Nice that they're going to write the connection part properly. I had to switch from socket.io to sockjs a long time ago because socket.io was just too flaky. The code was pretty ad-hoc with its state (mishmash of .reconnecting, .reconnected, .disconnected, etc. predicates), and clients would randomly get stuck in in-between states if they were on 3G etc.
I had the same experience. socket.io was too flaky. Also I didn't need Flash support etc. In the end when I started to fix socket.io code to suit my needs and to handle the weird errors, I simply hacked together something in Go that pulls messages from Redis and writes them to Websocket or as HTTP GET response. It has only Websocket and HTTP POST/GET support but who cares. The simpler the code for handling these things, the better. Maybe socket.io got too complicated or something.
In my experience, Websocket is not something to depend on. But it's really nice to have and should be used as an upgrade if available.

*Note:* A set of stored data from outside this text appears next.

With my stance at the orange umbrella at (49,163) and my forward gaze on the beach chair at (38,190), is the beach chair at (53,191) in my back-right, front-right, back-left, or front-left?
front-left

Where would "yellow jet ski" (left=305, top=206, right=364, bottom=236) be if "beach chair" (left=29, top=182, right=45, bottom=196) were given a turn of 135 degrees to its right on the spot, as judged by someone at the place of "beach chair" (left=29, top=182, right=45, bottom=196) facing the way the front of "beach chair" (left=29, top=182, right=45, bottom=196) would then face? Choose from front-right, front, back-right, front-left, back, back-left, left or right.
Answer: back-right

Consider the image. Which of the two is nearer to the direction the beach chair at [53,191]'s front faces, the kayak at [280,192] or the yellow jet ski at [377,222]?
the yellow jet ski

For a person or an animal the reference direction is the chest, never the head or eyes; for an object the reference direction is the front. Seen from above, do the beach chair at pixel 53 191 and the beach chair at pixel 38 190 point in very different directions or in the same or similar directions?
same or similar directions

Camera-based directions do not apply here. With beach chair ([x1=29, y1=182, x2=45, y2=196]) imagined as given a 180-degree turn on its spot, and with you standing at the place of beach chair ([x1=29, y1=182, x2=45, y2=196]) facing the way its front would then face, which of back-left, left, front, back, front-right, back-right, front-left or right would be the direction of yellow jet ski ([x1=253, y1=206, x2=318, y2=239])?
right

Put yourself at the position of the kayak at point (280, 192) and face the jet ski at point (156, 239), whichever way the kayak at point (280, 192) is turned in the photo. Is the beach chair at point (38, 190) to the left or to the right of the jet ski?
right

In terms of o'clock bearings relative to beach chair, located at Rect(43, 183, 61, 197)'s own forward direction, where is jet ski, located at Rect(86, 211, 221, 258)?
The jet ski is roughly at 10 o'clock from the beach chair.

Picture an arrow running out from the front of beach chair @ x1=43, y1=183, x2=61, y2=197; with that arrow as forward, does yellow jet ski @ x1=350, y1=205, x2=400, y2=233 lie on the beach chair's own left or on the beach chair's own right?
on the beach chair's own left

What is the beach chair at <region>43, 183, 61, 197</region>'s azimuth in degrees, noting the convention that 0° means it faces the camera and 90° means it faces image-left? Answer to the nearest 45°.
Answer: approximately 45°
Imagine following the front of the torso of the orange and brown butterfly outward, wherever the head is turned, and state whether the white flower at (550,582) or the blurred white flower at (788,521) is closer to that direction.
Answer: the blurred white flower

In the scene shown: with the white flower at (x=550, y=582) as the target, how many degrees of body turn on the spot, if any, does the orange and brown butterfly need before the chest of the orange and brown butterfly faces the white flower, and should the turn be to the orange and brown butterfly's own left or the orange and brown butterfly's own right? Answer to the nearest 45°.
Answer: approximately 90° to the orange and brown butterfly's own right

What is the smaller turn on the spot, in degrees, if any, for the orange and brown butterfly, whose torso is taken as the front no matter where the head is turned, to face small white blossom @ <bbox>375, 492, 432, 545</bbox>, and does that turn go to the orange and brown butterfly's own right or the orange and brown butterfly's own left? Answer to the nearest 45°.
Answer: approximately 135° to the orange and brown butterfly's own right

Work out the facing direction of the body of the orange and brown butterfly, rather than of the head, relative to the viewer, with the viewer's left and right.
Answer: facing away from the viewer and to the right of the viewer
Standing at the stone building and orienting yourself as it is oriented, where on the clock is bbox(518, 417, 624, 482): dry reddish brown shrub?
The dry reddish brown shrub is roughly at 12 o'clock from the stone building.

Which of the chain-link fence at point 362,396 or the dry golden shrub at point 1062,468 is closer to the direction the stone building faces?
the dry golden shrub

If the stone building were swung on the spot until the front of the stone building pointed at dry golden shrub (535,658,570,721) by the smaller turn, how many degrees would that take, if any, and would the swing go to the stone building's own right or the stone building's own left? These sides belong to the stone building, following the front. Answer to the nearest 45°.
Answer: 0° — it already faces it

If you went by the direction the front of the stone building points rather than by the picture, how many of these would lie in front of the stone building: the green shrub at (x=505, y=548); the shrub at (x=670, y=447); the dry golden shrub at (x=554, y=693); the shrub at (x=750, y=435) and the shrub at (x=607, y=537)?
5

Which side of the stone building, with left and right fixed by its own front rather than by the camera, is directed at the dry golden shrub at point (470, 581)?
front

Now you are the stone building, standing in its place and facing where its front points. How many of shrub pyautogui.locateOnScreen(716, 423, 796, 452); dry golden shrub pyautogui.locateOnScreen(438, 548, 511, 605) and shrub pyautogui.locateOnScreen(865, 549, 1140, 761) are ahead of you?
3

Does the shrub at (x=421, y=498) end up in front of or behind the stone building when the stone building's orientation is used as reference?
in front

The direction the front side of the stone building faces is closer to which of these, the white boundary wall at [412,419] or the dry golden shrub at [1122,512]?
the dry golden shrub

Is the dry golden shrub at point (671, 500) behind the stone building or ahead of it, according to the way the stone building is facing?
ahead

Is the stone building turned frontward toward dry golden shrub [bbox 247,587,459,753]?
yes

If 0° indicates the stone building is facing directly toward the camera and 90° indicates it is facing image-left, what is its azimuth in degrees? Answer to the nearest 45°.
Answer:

Wise decision to extract out browsers and environmental dependencies into Engine.IO. Apart from decoupling concerns, both these libraries become simpler and can attract more contributors with relevant experience. Socket.IO can now focus on important features like JSON encoding / decoding, custom events, automatic reconnection with exponential backoff and multiplexing etc. It would have been nice to show some before and after code examples and stats on performance under websockets, long polling etc. scenarios.